The battle between a yoga teacher and the city of San Diego is heating up.
Steve Hubbard, known as “NamaSteve,” recently filed a third lawsuit alleging the city has violated his rights by citing him for teaching free public yoga classes.
And in a separate ongoing civil case, the city has issued nearly two dozen subpoenas seeking a broad array of GPS and social media data on Hubbard and his associates, according to his attorney Bryan Pease.
“Free speech is the bedrock of our democracy,” said Pease, who filed the most recent lawsuit on Hubbard’s behalf June 22 in San Diego County Superior Court. “If you start chipping away at it and preventing people from doing something as simple as speaking in a public park, in this case about yoga, you create a dangerous precedent.”
The San Diego city attorney’s office declined to comment, citing the pending litigation.
At the center of the controversy is a sidewalk vending ordinance San Diego adopted in 2024 that also prohibited yoga classes of four or more people at shoreline beaches and parks without city permission. A federal appeals court last year found the prohibition to be unconstitutional.
Hubbard and another yoga instructor, Amy Baack, first sued San Diego in federal court in June 2024, alleging the ordinance violated their 1st Amendment rights. One section bans providing services without a permit and includes yoga as an example. Another prohibits giving lectures in public parks without city permission.

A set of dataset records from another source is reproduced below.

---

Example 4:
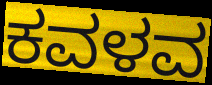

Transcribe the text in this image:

ಕವಳವ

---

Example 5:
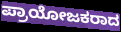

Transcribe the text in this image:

ಪ್ರಾಯೋಜಕರಾದ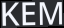
KEM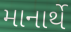
માનાર્થે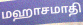
மஹாசமாதி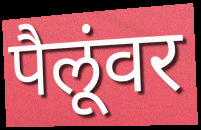
पैलूंवर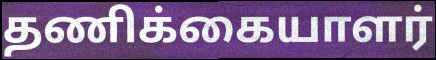
தணிக்கையாளர்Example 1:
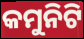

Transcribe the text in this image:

କମୁନିଟି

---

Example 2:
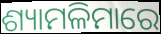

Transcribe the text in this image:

ଶ୍ୟାମଳିମାରେ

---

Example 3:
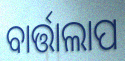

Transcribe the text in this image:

ବାର୍ତ୍ତାଲାପ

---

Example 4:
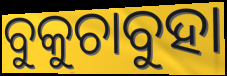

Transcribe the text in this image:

ବୁକୁଚାବୁହା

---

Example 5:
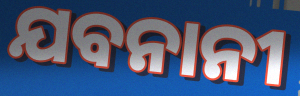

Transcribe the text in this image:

ଯବନାନୀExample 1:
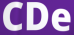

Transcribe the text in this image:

CDe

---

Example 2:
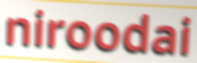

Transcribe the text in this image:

niroodai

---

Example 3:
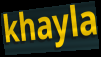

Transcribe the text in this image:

khayla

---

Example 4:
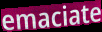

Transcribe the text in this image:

emaciate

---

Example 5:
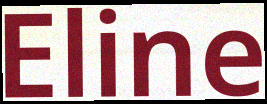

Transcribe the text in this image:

ElineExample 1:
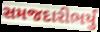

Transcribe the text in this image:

સમજદારીભર્યું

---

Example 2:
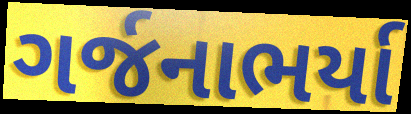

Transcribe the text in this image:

ગર્જનાભર્યા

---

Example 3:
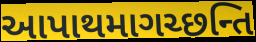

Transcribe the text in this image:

આપાથમાગચ્છન્તિ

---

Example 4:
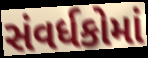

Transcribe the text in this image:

સંવર્ધકોમાં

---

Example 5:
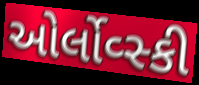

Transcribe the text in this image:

ઓર્લોવ્સ્કી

In January 2025, a federal judge ruled that portion of the ordinance overburdens free speech rights by prohibiting anyone from providing any lecture in any San Diego public park or beach.
Yet park rangers continued to cite Hubbard under that section, issuing two misdemeanor citations in May 2025, as well as a third that cited a different section of the ordinance, the most recent lawsuit alleges.
Hubbard received one of those citations for teaching yoga from his backyard and streaming it live on YouTube, the lawsuit alleges. Park rangers responded to his home on May 24 and called for him to come out to his driveway, then cited him, said Pease, who believes his client was unfairly targeted.
The ordinance that restricts yoga instruction at city parks does not outlaw teaching other subjects including tai chi and Shakespeare, the city has conceded in court proceedings.
When a law singles out speech for its particular content — in this case, yoga — it must serve a substantial government interest and be narrowly tailored to meet that interest, Pease said. In this case, he said, “the city has never said what their interest is or what they’re trying to accomplish here.”
“It’s very bizarre,” he added.
The city has argued in court filings that the ordinance didn’t specifically ban teaching yoga in its parks, but required people seeking to engage in commercial activity or lectures to obtain a permit. Still, the way the ordinance is worded also prohibits teaching yoga for free, Pease pointed out.
The city also has argued that teaching yoga is not protected by the 1st Amendment.
But in June of last year, a three-judge panel of the 9th Circuit Court of Appeals ruled to the contrary. The panel found Hubbard and Baack were likely to succeed in their 1st Amendment claim and granted a preliminary injunction barring the city from enforcing the ordinance as it had been. The case is continuing to work its way toward a final judgment, Pease said.
In April, the Superior Court dismissed the three citations Hubbard received in May 2025 when no park ranger or city attorney appeared for the prosecution, his lawsuit states. Hubbard is now seeking damages for those citations.
He and Baack also previously filed another lawsuit in state court in January of last year to lodge claims under the California Constitution.
In that case, the city issued 22 subpoenas to financial and social media companies seeking information regarding the two instructors and their associates, according to court documents. Both accept donations at their classes, and the subpoenas include requests for the GPS coordinates of students who have paid them, as well as virtually everything the instructors have ever posted online, said Pease, who has filed a motion to quash the subpoenas. A hearing on the matter has been set for July 17.
Pease called the requests “extremely invasive” and said he believes they represent an attempt to harass his clients.
“There are some severe civil liberties infringements going on,” he said.